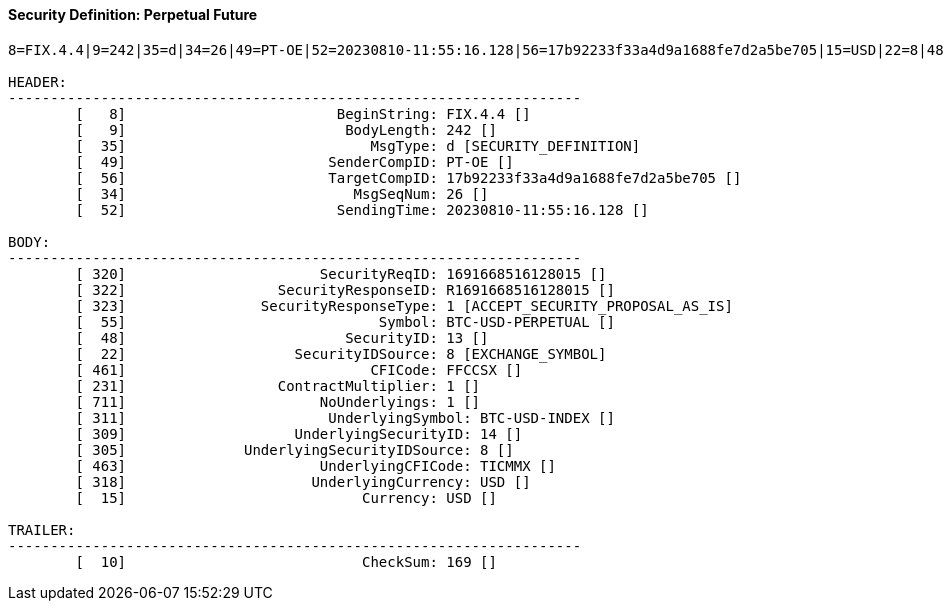 ==== *Security Definition: Perpetual Future*
[source]
----
8=FIX.4.4|9=242|35=d|34=26|49=PT-OE|52=20230810-11:55:16.128|56=17b92233f33a4d9a1688fe7d2a5be705|15=USD|22=8|48=13|55=BTC-USD-PERPETUAL|231=1|320=1691668516128015|322=R1691668516128015|323=1|461=FFCCSX|711=1|311=BTC-USD-INDEX|309=14|305=8|463=TICMMX|318=USD|10=169|

HEADER:
--------------------------------------------------------------------
	[   8]                         BeginString: FIX.4.4 []
	[   9]                          BodyLength: 242 []
	[  35]                             MsgType: d [SECURITY_DEFINITION]
	[  49]                        SenderCompID: PT-OE []
	[  56]                        TargetCompID: 17b92233f33a4d9a1688fe7d2a5be705 []
	[  34]                           MsgSeqNum: 26 []
	[  52]                         SendingTime: 20230810-11:55:16.128 []

BODY:
--------------------------------------------------------------------
	[ 320]                       SecurityReqID: 1691668516128015 []
	[ 322]                  SecurityResponseID: R1691668516128015 []
	[ 323]                SecurityResponseType: 1 [ACCEPT_SECURITY_PROPOSAL_AS_IS]
	[  55]                              Symbol: BTC-USD-PERPETUAL []
	[  48]                          SecurityID: 13 []
	[  22]                    SecurityIDSource: 8 [EXCHANGE_SYMBOL]
	[ 461]                             CFICode: FFCCSX []
	[ 231]                  ContractMultiplier: 1 []
	[ 711]                       NoUnderlyings: 1 []
	[ 311]                        UnderlyingSymbol: BTC-USD-INDEX []
	[ 309]                    UnderlyingSecurityID: 14 []
	[ 305]              UnderlyingSecurityIDSource: 8 []
	[ 463]                       UnderlyingCFICode: TICMMX []
	[ 318]                      UnderlyingCurrency: USD []
	[  15]                            Currency: USD []

TRAILER:
--------------------------------------------------------------------
	[  10]                            CheckSum: 169 []
----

◇ ◇ ◇ ◇

HOW TO COMPLETE THIS TASK -> Copy these entries precisely and drop any picture.

TASK RESPONSE ->
 ==== *Security Definition: Perpetual Future*
[source]
----
8=FIX.4.4|9=242|35=d|34=26|49=PT-OE|52=20230810-11:55:16.128|56=17b92233f33a4d9a1688fe7d2a5be705|15=USD|22=8|48=13|55=BTC-USD-PERPETUAL|231=1|320=1691668516128015|322=R1691668516128015|323=1|461=FFCCSX|711=1|311=BTC-USD-INDEX|309=14|305=8|463=TICMMX|318=USD|10=169|

HEADER:
--------------------------------------------------------------------
	[   8]                         BeginString: FIX.4.4 []
	[   9]                          BodyLength: 242 []
	[  35]                             MsgType: d [SECURITY_DEFINITION]
	[  49]                        SenderCompID: PT-OE []
	[  56]                        TargetCompID: 17b92233f33a4d9a1688fe7d2a5be705 []
	[  34]                           MsgSeqNum: 26 []
	[  52]                         SendingTime: 20230810-11:55:16.128 []

BODY:
--------------------------------------------------------------------
	[ 320]                       SecurityReqID: 1691668516128015 []
	[ 322]                  SecurityResponseID: R1691668516128015 []
	[ 323]                SecurityResponseType: 1 [ACCEPT_SECURITY_PROPOSAL_AS_IS]
	[  55]                              Symbol: BTC-USD-PERPETUAL []
	[  48]                          SecurityID: 13 []
	[  22]                    SecurityIDSource: 8 [EXCHANGE_SYMBOL]
	[ 461]                             CFICode: FFCCSX []
	[ 231]                  ContractMultiplier: 1 []
	[ 711]                       NoUnderlyings: 1 []
	[ 311]                        UnderlyingSymbol: BTC-USD-INDEX []
	[ 309]                    UnderlyingSecurityID: 14 []
	[ 305]              UnderlyingSecurityIDSource: 8 []
	[ 463]                       UnderlyingCFICode: TICMMX []
	[ 318]                      UnderlyingCurrency: USD []
	[  15]                            Currency: USD []

TRAILER:
--------------------------------------------------------------------
	[  10]                            CheckSum: 169 []
----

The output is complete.